Recommendations* Calculated using 2015 calendar year data for total Medicare beneficiaries as that is the latest available
- The codes are still new and it takes time for new procedures and codes to become familiar to providers. It’s likely that many clinicians are still unware of them and so adoption will continue to take time. However, the field should be actively encouraging them as CMS does not continue billing codes indefinitely if they are not productive. C-TAC is working with its members and partners to increase awareness of these billing codes. Respecting Choices, now part of C-TAC Innovations, also provides ACP training as part of their work to transform health systems to provide more person-centered care.

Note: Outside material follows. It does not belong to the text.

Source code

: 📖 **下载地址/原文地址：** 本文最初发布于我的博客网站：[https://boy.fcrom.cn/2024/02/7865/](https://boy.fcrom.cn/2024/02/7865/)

- The gap between the amount billed and paid out highlights that future policy should focus on reducing or eliminating copays and deductibles for these services. ACP conversations are already challenging for many and any barriers should be addressed. C-TAC champions legislation that aims to remove barriers to ACP conversations. Examples include the Patient Quality and Care Act, which removes ACP copays, and the Compassionate Care Act, which would actually provide a one-time payment of $75 to Medicare beneficiaries to participate in this process.